Improvement of One-drop Solvent Concentration Method for Metal Complexes Using a Simple Evaporator and Its Application to HPLC
Gen OKANO1,2, Yuhei YAMAMOTO1, Shigenobu KIMURA1, Yoshio OKA2 and Shukuro IGARASHI®1
® E-mail : igarashi@hcs.ibaraki.ac.jp
1 Department of Biomolecular Functional Engineering, Collage of Engineering, Ibaraki University, 4-12-1, Nakanarusawa-cho, Hitachi-shi, Ibaraki 316-8511
2 Wakayama Division, Sumitomo Metal Technology, Inc., 1850, Minato, Wakayama-shi, Wakayama 640-8555
(Received March 15, 2013; Accepted April 5, 2013)

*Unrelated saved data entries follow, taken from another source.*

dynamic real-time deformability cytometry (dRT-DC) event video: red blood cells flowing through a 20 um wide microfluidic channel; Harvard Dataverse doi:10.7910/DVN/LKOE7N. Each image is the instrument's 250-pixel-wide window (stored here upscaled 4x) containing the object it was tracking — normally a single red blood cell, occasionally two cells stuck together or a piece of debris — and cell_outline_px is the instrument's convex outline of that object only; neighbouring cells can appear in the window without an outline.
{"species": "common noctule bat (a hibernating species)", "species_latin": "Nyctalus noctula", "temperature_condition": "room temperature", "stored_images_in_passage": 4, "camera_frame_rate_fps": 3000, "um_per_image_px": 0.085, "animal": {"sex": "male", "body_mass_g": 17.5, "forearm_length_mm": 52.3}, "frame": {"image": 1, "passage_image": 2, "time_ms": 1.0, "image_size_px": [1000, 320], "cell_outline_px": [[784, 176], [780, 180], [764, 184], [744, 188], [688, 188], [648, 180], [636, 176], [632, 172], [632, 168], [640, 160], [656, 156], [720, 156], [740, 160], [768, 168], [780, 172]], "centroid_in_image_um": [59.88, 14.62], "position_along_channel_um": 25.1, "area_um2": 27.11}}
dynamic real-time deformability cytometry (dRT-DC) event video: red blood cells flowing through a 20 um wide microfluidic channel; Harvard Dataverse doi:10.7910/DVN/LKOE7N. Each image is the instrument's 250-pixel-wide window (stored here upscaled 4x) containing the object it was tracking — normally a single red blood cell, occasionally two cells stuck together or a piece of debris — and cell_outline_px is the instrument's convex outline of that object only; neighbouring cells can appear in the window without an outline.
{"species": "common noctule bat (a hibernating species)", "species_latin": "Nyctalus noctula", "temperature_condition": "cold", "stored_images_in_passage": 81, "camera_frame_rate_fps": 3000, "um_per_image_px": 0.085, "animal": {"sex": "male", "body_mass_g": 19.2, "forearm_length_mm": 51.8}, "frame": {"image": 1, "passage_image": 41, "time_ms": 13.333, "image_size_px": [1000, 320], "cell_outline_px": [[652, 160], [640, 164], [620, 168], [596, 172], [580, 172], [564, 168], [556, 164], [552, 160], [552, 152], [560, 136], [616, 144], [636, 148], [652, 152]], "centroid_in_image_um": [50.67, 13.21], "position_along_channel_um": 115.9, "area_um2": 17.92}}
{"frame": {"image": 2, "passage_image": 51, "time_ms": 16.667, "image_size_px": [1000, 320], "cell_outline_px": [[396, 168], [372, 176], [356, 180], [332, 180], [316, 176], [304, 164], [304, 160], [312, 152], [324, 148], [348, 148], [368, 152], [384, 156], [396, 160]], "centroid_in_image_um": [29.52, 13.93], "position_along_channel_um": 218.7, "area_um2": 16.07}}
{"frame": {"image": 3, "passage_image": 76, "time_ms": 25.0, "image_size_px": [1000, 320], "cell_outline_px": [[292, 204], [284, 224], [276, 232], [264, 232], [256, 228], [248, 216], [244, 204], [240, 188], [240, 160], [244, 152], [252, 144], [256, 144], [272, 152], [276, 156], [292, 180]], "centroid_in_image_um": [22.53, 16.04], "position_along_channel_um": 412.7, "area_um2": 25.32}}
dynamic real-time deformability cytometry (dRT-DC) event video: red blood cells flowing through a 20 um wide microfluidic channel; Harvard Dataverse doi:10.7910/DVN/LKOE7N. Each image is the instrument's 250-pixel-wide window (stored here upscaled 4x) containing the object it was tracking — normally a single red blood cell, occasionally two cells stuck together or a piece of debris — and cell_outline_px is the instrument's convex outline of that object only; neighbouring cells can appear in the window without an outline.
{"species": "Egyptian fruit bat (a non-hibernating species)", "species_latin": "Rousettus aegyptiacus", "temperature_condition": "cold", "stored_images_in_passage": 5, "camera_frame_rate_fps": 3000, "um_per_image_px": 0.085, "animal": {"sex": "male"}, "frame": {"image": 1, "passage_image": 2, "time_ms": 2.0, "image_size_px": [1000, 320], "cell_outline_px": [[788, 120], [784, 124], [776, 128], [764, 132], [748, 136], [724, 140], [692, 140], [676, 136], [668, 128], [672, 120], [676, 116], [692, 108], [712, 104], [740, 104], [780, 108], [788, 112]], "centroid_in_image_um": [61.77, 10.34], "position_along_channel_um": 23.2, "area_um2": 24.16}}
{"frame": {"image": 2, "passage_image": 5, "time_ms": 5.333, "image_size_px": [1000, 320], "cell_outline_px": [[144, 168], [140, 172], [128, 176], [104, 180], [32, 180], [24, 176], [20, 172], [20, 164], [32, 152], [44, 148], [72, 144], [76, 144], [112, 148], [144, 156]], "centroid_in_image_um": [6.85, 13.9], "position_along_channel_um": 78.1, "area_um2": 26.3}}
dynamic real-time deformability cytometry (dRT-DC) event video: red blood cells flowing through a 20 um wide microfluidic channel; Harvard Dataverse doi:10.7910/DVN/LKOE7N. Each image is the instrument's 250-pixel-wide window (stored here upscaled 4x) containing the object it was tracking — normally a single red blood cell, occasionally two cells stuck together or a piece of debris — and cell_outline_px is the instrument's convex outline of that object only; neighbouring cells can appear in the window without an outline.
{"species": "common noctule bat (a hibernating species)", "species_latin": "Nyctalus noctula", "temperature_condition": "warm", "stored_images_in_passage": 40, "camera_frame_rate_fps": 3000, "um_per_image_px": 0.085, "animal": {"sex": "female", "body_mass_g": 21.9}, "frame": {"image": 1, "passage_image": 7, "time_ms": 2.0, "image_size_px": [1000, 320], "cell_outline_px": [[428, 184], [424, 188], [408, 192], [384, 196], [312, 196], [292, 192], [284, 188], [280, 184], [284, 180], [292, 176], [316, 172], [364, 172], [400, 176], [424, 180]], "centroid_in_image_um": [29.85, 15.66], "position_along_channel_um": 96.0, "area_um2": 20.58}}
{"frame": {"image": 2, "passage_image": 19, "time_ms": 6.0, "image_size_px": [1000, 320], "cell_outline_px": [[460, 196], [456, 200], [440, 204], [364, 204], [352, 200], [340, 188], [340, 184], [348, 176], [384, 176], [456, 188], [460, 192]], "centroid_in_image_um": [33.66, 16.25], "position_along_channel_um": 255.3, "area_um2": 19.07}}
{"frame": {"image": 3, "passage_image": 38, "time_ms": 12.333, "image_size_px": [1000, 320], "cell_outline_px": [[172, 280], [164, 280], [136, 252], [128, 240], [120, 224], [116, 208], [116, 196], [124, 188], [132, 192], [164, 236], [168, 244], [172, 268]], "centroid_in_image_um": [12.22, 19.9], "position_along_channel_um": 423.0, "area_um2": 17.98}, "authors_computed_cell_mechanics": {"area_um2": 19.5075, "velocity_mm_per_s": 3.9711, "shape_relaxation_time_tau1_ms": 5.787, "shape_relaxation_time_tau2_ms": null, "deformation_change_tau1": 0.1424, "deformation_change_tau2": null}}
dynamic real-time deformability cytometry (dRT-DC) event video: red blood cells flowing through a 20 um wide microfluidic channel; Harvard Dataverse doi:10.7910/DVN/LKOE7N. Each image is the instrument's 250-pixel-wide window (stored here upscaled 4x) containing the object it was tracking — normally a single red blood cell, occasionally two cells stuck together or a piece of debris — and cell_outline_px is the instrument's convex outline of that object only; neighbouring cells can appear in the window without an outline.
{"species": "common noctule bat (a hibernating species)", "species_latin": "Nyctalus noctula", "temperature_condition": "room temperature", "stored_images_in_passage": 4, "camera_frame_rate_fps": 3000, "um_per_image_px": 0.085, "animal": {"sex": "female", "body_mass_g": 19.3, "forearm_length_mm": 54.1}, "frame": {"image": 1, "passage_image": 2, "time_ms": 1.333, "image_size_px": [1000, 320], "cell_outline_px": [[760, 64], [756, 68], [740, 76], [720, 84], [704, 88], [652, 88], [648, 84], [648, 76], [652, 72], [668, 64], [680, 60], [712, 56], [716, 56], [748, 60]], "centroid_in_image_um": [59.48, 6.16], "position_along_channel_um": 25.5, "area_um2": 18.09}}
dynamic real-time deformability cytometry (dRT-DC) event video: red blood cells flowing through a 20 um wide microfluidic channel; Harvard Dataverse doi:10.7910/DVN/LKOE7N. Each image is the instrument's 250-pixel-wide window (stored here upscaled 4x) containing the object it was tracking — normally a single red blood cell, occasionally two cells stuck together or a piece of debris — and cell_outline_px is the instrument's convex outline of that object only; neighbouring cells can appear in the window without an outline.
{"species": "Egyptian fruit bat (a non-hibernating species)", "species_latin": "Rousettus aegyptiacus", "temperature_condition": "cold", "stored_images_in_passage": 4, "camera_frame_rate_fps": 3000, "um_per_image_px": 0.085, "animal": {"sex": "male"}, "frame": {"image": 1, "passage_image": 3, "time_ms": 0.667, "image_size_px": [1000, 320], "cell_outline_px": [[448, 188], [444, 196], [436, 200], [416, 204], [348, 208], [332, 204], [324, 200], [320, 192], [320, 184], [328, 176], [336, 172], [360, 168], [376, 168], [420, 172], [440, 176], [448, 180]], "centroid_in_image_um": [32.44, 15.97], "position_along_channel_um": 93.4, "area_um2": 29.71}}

A one-drop solvent concentration method with a compact evaporator could be used for HPLC analysis to determinate trace levels of Ni(II), Co(II) and Cu(II) ions in an aqueous solution after complexation with sodium diethyldithiocarbamate (DDTC). The ethyl acetate phase, in which metal complexes were extracted by solvent extraction, was transferred to a centrifuge tube, and was added to a micro volume of dimethyl sulfoxide (DMSO). Successful preconcentration of metal complexes into the DMSO phase was accomplished by removing ethyl acetate with a compact evaporator in a water bath (40°C). A four hundred-fold concentration was achieved within 15 min. A portion of the residual DMSO phase was used for a determination by HPLC. The proposed analysis showed both high reproducibility and high sensitivity. The detection limits (3σ) for Ni(II), Co(II) and Cu(II) ions reached at 8.7 × 10−8 M, 6.0 × 10−8 M and 2.0 × 10−8 M, respectively. The relative standard deviation (n = 5) at 5.0 × 10−7 M was 4.2%, 2.0% and 1.0%, respectively.

Keywords : compact evaporator; one-drop solvent concentration; diethyldithiocarbamate; HPLC; preconcentration of metal ion.